[Collected data entries]
━━━━━━━━━━━━━━━━━━━━

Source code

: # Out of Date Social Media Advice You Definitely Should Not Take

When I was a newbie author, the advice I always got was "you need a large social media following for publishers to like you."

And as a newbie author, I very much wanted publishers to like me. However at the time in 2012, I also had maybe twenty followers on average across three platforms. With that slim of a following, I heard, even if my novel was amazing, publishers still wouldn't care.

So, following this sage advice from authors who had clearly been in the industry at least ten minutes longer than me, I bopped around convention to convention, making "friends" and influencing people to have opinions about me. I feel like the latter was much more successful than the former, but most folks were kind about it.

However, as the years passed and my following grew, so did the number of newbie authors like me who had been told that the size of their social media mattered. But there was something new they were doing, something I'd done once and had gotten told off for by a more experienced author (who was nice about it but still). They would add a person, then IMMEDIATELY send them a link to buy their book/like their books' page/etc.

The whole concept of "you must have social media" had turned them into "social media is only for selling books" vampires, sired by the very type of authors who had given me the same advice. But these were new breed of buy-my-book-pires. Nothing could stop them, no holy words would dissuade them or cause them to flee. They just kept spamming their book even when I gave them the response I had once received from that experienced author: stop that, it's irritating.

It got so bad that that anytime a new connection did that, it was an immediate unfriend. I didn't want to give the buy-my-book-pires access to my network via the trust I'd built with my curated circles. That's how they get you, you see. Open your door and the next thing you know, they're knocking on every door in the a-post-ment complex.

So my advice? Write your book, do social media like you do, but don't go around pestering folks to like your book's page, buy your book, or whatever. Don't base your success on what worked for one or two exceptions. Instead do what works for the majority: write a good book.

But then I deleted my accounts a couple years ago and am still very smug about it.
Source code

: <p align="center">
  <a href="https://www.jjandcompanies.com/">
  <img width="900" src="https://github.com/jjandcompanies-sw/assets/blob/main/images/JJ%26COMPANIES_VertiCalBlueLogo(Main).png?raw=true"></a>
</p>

━━━━━━━━━━━━━━━━━━━━

Produce only the lines from the line containing "When I was a" through the line containing "And as a newbie", inclusive of both, exactly as they stand in the entries above.

When I was a newbie author, the advice I always got was "you need a large social media following for publishers to like you."

And as a newbie author, I very much wanted publishers to like me. However at the time in 2012, I also had maybe twenty followers on average across three platforms. With that slim of a following, I heard, even if my novel was amazing, publishers still wouldn't care.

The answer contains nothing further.